Maggie Butler, the director of DSS, said DSS notifies CLRE if a student has a housing accommodation before CLRE staff determine the room assignment and update the student directly. 

“DSS reviews student-provided documentation to confirm the existence of a disability and related need for accommodations,” she said. “DSS also meets with the student to gather more information and further discuss possible accommodations.”

Butler declined to say how officials handle roommate conflicts involving DSS accommodations.

Nearly 4,500 students have signed a petition calling on officials to fire School of Business professor Marie Matta after junior Liza Malinsky posted a video documenting Matta refusing to allow her service dog Charlie in the classroom without paperwork after DSS officials told her she did not need any.  

Kacmarcik said she never felt comfortable speaking publicly about her experience until she saw Malinsky’s post about her story. She said after three years, she is still struggling to overcome her experience. 

“Definitely a notable, markedly different situation, but it still brought those same emotions,” she said of Malinsky’s situation. “And I don’t want anyone to ever be discriminated against based on their disability because I know how it felt like, what it feels like, especially when service animals are involved because oftentimes they are the physical manifestations of your disabilities.” 

Madison Jennings – a senior and the president of the Disabled Students Collective, an organization that offers a safe space for disabled students on campus – said she has struggled with her own accommodations for her chronic illness. Jennings said the University grants her extended deadlines and excused absences, but she often needs to explain personal medical information to professors who do not understand her accommodations.

“As a chronically ill person, I have found that a lot of professors don’t know what that means,” she said. “And so I have to go into detail when I really shouldn’t have to about how that affects me physically, mentally and emotionally and the barriers that that presents to my academic success.”

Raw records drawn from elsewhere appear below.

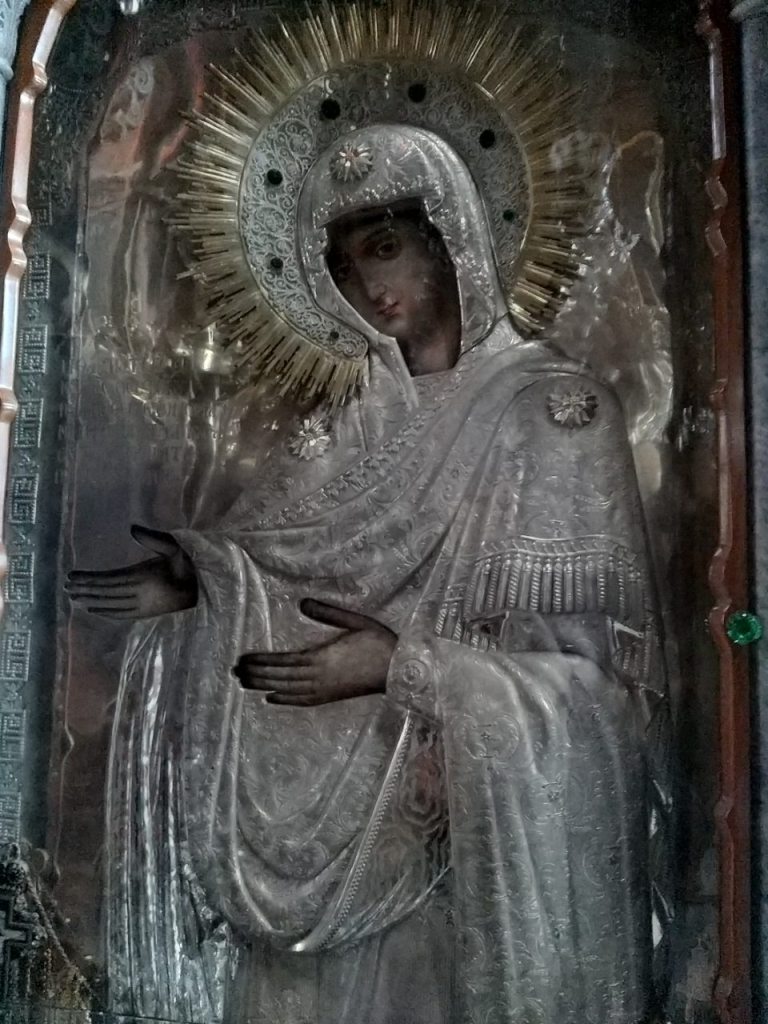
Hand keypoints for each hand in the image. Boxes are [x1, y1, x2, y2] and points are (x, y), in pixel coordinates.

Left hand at [65, 525, 197, 618]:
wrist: (204, 591)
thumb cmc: (189, 565)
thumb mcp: (176, 547)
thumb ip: (155, 539)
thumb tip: (132, 528)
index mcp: (145, 577)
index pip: (110, 579)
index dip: (90, 579)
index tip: (72, 576)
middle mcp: (141, 595)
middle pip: (107, 593)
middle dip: (85, 590)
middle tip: (66, 587)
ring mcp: (143, 607)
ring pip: (111, 605)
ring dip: (91, 601)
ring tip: (73, 597)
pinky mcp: (147, 614)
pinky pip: (121, 615)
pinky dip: (105, 612)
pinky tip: (94, 609)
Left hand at [234, 598, 396, 705]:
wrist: (399, 670)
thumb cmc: (378, 643)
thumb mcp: (356, 622)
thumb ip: (328, 613)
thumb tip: (302, 602)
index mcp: (322, 659)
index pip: (284, 662)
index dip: (262, 662)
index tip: (244, 659)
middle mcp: (319, 678)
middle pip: (280, 678)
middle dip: (257, 674)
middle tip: (235, 671)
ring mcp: (324, 690)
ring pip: (287, 690)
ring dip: (264, 686)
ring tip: (244, 683)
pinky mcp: (330, 698)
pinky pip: (302, 701)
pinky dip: (284, 701)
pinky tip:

She said DSC is advocating to implement a University-wide faculty training about accommodations and how to make courses more accessible, noting professors are not required to complete any accessibility training. Butler, the director of DSS, said the University provides training for faculty and staff on accommodations but declined to say whether the training is mandatory.

Jennings said the organization met with Kimberly Gross, the vice dean of programs and operations for the Columbian College of Arts and Sciences, and Rachel Riedner, the associate dean of undergraduate studies in CCAS, to discuss how to make professors more aware about accessibility and DSS accommodations.

Jennings said some students have told DSC members that their graduations have been delayed because of struggles to complete general education requirements in math and economics because professors have failed to combine visual and audio instruction.  

Butler declined to say how officials are addressing concerns about math and economics professors failing to understand DSS accommodations.

Christine Yared, a freshman majoring in political science, said she handles an emotional support animal and receives accommodations including extensions for assignments. She said a DSS staff member denied her housing accommodation request for next year, which left her feeling invalidated.

She said the DSS representative arrived 30 minutes late to her appointment and failed to contact Yared’s health care provider for permission to offer accommodations prior to their decision to deny her request.

“An accommodation is not an advantage,” she said. “It is just putting them on equal playing field with everyone else, and most accommodations are not that much to ask for. And so sometimes I feel like the barrier to get accommodations is too high, and that means that a lot of people who need accommodations just don’t get them or don’t even try and pursue them.”